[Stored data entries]
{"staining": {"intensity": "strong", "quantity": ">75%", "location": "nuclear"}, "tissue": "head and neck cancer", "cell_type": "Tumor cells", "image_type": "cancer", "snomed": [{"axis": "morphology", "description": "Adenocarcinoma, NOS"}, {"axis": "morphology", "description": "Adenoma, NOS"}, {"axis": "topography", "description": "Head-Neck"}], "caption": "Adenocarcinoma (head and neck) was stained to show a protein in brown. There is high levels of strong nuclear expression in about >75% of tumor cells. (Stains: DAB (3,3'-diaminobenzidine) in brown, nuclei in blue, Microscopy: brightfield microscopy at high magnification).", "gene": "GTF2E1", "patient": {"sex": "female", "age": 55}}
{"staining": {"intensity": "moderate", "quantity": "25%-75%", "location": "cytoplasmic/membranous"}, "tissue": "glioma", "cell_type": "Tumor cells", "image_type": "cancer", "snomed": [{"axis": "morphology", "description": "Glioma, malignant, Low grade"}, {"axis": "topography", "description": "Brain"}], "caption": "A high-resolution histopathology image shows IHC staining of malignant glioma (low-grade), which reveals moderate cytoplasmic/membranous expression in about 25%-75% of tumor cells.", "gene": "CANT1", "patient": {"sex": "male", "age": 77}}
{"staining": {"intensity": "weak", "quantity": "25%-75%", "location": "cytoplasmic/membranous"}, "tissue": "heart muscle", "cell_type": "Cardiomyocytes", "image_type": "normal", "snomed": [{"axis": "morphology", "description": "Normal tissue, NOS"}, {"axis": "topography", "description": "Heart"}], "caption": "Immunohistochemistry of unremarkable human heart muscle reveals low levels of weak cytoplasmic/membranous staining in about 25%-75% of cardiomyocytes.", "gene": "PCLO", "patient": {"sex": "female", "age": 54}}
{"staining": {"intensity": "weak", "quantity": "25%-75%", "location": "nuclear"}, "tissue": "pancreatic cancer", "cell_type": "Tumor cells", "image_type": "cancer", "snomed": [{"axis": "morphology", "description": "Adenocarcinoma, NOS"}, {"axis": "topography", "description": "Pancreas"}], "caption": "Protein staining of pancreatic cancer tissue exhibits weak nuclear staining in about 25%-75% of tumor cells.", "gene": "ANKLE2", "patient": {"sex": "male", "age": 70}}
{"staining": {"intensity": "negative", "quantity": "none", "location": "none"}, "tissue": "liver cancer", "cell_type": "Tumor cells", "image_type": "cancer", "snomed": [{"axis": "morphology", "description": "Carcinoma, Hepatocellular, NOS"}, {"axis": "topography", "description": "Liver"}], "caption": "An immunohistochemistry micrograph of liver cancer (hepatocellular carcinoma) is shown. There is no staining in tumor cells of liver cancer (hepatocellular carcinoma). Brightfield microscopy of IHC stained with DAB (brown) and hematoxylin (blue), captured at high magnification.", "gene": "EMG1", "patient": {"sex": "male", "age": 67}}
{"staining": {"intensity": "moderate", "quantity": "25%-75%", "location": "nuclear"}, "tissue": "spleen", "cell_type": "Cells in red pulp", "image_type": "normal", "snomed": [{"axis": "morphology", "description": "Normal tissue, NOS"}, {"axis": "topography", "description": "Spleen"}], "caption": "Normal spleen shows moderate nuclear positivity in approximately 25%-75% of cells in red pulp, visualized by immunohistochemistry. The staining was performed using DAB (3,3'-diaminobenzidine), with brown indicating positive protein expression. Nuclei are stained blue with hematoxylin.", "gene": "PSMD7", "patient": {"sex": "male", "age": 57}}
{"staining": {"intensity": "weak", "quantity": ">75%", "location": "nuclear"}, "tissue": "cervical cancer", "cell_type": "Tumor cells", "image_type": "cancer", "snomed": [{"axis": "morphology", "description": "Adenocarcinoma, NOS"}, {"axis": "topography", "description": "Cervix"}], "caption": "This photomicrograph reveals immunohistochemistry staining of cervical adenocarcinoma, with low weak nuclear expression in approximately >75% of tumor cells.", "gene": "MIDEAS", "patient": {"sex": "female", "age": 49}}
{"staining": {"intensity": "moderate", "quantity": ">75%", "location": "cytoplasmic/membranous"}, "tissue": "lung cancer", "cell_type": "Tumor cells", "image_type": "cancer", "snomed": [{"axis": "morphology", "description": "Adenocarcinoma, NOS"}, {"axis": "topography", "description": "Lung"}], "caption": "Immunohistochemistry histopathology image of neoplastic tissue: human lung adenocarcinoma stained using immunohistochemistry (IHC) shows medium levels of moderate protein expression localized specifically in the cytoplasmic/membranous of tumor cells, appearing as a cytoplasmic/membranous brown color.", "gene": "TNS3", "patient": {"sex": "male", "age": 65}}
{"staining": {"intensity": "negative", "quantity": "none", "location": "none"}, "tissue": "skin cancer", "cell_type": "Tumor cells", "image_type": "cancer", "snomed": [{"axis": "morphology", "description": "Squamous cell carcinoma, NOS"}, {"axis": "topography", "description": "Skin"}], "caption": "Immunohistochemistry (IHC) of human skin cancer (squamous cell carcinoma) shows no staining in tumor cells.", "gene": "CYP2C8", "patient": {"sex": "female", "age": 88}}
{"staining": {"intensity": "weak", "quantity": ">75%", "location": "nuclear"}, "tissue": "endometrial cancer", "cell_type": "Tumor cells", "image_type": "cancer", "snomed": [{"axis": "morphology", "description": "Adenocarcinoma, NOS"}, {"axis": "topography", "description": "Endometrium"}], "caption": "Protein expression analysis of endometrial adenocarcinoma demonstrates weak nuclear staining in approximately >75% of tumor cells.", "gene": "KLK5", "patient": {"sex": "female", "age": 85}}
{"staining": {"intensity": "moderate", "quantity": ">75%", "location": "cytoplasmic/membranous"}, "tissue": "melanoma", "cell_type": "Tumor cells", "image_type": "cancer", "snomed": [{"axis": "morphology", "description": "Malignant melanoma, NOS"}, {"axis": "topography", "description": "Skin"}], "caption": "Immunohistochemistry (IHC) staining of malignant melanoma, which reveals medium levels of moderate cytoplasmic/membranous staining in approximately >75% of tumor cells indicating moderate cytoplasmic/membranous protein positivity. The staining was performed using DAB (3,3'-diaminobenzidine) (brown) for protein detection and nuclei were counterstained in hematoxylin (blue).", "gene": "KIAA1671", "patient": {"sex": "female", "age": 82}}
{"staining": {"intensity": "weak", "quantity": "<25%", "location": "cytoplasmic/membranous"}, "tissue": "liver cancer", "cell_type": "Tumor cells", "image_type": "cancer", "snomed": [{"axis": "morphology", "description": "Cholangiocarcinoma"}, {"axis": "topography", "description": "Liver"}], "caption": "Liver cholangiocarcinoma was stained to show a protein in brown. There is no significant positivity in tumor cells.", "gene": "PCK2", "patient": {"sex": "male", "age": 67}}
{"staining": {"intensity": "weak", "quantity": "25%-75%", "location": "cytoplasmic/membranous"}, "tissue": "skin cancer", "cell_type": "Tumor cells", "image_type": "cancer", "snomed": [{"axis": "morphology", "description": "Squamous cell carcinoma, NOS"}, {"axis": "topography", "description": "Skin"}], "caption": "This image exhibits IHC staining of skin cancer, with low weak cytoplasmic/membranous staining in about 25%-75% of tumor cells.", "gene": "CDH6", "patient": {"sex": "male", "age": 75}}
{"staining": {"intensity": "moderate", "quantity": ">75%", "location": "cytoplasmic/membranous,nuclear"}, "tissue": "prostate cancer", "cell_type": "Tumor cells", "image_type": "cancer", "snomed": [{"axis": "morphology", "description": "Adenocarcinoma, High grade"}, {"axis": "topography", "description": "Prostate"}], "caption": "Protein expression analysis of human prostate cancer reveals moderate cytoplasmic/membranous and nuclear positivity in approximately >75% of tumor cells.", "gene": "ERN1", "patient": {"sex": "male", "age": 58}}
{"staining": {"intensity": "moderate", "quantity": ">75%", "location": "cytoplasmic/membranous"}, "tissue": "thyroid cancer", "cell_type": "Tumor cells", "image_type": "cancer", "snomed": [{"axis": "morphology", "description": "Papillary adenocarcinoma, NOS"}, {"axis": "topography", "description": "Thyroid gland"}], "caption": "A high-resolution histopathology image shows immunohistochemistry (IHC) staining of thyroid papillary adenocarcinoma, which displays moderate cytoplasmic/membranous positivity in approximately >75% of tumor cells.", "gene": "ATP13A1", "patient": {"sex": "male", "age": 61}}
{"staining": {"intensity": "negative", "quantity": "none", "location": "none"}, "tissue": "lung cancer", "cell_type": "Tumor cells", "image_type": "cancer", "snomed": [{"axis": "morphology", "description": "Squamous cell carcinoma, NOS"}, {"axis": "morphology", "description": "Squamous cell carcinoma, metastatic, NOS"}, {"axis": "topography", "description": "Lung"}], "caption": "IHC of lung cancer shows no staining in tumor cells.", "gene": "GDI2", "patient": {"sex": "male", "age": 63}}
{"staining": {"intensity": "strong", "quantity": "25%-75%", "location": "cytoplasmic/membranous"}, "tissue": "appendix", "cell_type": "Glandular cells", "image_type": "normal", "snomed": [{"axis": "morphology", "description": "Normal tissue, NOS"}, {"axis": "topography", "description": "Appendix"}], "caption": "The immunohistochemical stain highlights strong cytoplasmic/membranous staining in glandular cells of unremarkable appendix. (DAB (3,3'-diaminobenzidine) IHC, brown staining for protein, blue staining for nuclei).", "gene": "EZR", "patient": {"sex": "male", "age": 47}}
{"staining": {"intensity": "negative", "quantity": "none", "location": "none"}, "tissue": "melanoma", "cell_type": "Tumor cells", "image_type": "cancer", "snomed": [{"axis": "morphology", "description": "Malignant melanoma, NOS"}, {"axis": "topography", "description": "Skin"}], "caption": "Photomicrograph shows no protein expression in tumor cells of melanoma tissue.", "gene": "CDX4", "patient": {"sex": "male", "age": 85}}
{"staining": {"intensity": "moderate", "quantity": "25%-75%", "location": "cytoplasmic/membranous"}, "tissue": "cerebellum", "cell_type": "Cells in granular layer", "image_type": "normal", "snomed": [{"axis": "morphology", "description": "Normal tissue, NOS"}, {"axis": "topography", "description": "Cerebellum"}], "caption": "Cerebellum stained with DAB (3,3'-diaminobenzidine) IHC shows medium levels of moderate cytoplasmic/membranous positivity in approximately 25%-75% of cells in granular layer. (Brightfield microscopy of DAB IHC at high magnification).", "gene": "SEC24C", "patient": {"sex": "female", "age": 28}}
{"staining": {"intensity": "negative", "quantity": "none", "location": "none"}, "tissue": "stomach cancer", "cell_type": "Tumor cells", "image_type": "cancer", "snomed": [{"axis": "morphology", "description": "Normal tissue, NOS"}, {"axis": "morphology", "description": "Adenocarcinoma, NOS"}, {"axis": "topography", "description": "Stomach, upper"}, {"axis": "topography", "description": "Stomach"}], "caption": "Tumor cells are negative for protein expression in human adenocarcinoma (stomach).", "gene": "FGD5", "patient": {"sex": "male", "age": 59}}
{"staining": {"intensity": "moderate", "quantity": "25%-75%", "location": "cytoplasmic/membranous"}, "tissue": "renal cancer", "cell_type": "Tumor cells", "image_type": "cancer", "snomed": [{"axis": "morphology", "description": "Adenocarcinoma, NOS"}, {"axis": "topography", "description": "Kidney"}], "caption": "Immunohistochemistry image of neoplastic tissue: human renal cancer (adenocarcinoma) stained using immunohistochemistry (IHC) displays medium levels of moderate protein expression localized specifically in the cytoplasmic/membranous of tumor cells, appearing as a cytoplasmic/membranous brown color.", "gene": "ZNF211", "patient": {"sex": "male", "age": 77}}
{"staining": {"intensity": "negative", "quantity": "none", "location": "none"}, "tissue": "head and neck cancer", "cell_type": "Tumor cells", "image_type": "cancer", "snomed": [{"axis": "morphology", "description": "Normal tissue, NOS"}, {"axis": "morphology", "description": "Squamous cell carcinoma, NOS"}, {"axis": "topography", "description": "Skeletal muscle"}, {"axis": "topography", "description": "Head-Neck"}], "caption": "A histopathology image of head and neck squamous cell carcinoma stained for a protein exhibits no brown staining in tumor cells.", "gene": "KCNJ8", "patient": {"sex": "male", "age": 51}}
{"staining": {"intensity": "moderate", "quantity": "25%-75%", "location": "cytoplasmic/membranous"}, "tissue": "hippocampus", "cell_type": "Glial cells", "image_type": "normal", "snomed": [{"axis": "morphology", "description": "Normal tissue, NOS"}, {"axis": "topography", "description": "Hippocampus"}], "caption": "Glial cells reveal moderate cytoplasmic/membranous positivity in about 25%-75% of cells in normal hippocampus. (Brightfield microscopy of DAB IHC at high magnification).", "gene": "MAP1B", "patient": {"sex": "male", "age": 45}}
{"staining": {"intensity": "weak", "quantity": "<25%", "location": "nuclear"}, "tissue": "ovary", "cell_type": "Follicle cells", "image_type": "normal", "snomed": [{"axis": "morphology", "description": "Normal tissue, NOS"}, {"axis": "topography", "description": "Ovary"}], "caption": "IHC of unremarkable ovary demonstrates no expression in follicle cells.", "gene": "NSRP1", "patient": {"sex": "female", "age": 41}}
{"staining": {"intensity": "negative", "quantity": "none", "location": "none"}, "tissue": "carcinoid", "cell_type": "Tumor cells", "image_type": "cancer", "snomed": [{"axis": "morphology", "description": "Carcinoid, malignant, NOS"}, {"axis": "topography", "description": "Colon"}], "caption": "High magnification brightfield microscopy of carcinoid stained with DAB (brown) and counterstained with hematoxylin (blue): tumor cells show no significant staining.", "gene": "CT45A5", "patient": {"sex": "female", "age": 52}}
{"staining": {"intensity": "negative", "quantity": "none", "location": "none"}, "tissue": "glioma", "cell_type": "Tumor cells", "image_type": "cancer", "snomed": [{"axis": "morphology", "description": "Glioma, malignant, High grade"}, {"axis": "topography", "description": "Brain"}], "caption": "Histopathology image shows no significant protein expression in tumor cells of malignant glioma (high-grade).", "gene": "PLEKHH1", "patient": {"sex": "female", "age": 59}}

▶ [Your instructions] From the entries above, print the lines beginning at the one with "shows no protein" and stopping after the one with "with DAB (3,3'-diaminobenzidine)", exactly as written and with nothing else.

▶ [The answer]
{"staining": {"intensity": "negative", "quantity": "none", "location": "none"}, "tissue": "melanoma", "cell_type": "Tumor cells", "image_type": "cancer", "snomed": [{"axis": "morphology", "description": "Malignant melanoma, NOS"}, {"axis": "topography", "description": "Skin"}], "caption": "Photomicrograph shows no protein expression in tumor cells of melanoma tissue.", "gene": "CDX4", "patient": {"sex": "male", "age": 85}}
{"staining": {"intensity": "moderate", "quantity": "25%-75%", "location": "cytoplasmic/membranous"}, "tissue": "cerebellum", "cell_type": "Cells in granular layer", "image_type": "normal", "snomed": [{"axis": "morphology", "description": "Normal tissue, NOS"}, {"axis": "topography", "description": "Cerebellum"}], "caption": "Cerebellum stained with DAB (3,3'-diaminobenzidine) IHC shows medium levels of moderate cytoplasmic/membranous positivity in approximately 25%-75% of cells in granular layer. (Brightfield microscopy of DAB IHC at high magnification).", "gene": "SEC24C", "patient": {"sex": "female", "age": 28}}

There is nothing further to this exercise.